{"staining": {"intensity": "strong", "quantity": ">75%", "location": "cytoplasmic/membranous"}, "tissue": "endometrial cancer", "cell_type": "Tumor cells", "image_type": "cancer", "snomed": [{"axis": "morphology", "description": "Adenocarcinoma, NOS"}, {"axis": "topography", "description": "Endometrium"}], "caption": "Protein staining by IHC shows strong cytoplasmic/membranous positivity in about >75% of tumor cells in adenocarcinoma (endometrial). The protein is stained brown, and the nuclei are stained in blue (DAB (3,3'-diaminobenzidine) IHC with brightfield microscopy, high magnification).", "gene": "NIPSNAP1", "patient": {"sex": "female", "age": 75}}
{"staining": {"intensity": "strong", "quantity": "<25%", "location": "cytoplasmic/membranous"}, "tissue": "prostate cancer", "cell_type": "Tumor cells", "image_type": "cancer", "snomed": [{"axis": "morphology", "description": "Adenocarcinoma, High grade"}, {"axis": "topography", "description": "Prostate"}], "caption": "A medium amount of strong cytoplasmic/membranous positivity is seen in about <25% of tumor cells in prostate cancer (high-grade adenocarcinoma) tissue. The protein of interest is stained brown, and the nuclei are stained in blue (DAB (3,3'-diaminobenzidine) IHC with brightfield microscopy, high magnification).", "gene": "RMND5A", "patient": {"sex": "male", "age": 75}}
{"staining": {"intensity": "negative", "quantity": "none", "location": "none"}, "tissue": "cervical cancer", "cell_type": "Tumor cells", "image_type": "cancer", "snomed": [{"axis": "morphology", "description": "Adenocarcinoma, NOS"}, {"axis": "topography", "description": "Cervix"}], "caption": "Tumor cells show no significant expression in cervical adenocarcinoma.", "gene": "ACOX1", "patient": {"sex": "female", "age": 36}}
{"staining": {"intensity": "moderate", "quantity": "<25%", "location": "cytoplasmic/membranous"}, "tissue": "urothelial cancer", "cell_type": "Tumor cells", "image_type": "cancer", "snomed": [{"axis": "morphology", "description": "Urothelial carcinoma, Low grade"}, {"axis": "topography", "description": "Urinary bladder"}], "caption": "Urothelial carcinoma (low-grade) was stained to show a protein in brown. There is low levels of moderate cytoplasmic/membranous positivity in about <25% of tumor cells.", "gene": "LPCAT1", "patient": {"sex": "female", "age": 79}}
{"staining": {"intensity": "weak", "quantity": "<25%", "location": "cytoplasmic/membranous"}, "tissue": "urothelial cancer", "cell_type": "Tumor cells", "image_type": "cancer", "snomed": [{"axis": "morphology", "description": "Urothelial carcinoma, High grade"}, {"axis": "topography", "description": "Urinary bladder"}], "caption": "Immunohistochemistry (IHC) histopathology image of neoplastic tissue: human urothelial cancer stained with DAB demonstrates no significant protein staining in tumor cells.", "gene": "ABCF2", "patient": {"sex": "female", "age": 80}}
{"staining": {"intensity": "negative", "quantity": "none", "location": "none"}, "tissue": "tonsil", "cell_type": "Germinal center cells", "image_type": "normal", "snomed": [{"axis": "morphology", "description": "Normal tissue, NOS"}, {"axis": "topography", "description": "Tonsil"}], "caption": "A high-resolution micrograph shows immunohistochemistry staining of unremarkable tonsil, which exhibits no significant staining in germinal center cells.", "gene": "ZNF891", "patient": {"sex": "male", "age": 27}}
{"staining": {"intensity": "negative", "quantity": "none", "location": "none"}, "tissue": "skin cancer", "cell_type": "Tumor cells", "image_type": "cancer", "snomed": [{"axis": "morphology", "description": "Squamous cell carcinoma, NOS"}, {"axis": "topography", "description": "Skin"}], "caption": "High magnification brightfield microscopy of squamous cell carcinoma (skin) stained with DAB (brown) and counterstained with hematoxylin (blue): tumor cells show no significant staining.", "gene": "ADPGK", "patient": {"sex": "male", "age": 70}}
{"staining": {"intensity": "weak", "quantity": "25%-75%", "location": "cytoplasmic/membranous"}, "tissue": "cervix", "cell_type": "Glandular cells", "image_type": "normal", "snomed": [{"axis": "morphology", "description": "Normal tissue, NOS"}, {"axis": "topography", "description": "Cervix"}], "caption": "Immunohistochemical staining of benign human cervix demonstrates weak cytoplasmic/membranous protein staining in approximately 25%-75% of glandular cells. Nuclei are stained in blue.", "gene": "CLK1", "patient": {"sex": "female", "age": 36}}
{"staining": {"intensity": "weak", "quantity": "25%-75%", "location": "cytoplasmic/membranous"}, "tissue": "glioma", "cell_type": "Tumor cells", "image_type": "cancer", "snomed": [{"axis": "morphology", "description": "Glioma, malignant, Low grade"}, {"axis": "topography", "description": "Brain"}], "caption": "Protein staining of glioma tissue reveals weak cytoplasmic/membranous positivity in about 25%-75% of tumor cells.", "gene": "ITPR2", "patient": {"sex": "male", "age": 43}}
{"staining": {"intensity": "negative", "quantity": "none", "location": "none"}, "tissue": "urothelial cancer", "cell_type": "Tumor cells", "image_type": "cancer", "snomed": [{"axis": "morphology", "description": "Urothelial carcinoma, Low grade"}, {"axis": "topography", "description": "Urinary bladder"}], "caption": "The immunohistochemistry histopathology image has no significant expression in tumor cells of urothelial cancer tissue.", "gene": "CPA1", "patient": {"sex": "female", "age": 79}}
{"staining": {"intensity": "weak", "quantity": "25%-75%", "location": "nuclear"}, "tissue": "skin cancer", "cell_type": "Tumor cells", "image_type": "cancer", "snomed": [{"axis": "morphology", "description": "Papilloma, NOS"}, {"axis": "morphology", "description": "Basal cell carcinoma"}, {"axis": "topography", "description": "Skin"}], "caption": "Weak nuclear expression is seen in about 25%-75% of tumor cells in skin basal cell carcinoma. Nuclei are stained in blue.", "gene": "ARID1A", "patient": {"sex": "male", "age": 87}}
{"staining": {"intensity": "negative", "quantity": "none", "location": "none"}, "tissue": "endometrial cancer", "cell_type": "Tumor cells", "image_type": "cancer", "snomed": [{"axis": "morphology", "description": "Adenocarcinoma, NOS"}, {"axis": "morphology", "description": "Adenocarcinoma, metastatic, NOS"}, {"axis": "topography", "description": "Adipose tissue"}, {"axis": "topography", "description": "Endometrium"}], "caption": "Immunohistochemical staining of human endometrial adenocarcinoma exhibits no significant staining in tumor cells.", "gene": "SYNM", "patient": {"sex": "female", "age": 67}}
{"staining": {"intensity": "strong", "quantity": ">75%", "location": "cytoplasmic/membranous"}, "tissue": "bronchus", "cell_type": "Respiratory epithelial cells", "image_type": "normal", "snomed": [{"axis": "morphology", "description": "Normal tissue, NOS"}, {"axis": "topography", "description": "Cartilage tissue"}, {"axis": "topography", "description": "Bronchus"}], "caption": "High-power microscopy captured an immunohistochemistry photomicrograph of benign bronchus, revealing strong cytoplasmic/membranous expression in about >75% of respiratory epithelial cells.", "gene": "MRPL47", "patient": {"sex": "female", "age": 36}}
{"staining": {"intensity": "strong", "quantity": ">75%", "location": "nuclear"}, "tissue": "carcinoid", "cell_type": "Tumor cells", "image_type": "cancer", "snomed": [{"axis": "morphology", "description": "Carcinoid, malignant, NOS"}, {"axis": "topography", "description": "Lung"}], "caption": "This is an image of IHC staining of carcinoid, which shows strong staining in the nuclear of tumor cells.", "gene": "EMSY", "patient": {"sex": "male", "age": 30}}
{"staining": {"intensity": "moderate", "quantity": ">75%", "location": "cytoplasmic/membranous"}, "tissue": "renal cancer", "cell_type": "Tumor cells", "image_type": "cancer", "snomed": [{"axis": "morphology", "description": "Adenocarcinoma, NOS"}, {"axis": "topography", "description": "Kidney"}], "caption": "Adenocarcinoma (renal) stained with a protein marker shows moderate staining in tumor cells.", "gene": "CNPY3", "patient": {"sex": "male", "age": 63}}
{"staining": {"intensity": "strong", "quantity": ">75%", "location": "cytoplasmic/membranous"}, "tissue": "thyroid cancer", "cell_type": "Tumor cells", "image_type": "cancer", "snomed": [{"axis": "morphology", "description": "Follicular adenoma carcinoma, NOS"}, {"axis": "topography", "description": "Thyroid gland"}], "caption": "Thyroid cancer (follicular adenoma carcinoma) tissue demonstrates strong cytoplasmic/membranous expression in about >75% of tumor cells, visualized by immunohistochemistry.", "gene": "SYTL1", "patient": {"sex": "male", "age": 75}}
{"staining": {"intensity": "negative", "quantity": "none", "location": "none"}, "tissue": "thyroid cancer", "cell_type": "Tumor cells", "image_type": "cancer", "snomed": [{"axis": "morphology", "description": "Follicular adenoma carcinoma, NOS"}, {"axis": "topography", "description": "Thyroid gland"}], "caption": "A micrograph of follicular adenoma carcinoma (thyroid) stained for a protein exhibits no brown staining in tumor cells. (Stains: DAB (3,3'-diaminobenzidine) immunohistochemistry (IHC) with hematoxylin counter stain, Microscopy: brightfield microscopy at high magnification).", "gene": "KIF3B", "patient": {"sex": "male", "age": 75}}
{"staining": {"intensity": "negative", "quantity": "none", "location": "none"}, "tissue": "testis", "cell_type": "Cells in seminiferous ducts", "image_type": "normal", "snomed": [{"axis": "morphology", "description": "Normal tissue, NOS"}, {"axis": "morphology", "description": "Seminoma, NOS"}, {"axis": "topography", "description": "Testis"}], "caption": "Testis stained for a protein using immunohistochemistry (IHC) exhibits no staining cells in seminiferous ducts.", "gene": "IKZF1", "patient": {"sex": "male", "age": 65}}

════════════════

_DIRECTIONS_
Go line by line through the data above and report each one that holds the string "thyroid".

_SOLUTION_
{"staining": {"intensity": "strong", "quantity": ">75%", "location": "cytoplasmic/membranous"}, "tissue": "thyroid cancer", "cell_type": "Tumor cells", "image_type": "cancer", "snomed": [{"axis": "morphology", "description": "Follicular adenoma carcinoma, NOS"}, {"axis": "topography", "description": "Thyroid gland"}], "caption": "Thyroid cancer (follicular adenoma carcinoma) tissue demonstrates strong cytoplasmic/membranous expression in about >75% of tumor cells, visualized by immunohistochemistry.", "gene": "SYTL1", "patient": {"sex": "male", "age": 75}}
{"staining": {"intensity": "negative", "quantity": "none", "location": "none"}, "tissue": "thyroid cancer", "cell_type": "Tumor cells", "image_type": "cancer", "snomed": [{"axis": "morphology", "description": "Follicular adenoma carcinoma, NOS"}, {"axis": "topography", "description": "Thyroid gland"}], "caption": "A micrograph of follicular adenoma carcinoma (thyroid) stained for a protein exhibits no brown staining in tumor cells. (Stains: DAB (3,3'-diaminobenzidine) immunohistochemistry (IHC) with hematoxylin counter stain, Microscopy: brightfield microscopy at high magnification).", "gene": "KIF3B", "patient": {"sex": "male", "age": 75}}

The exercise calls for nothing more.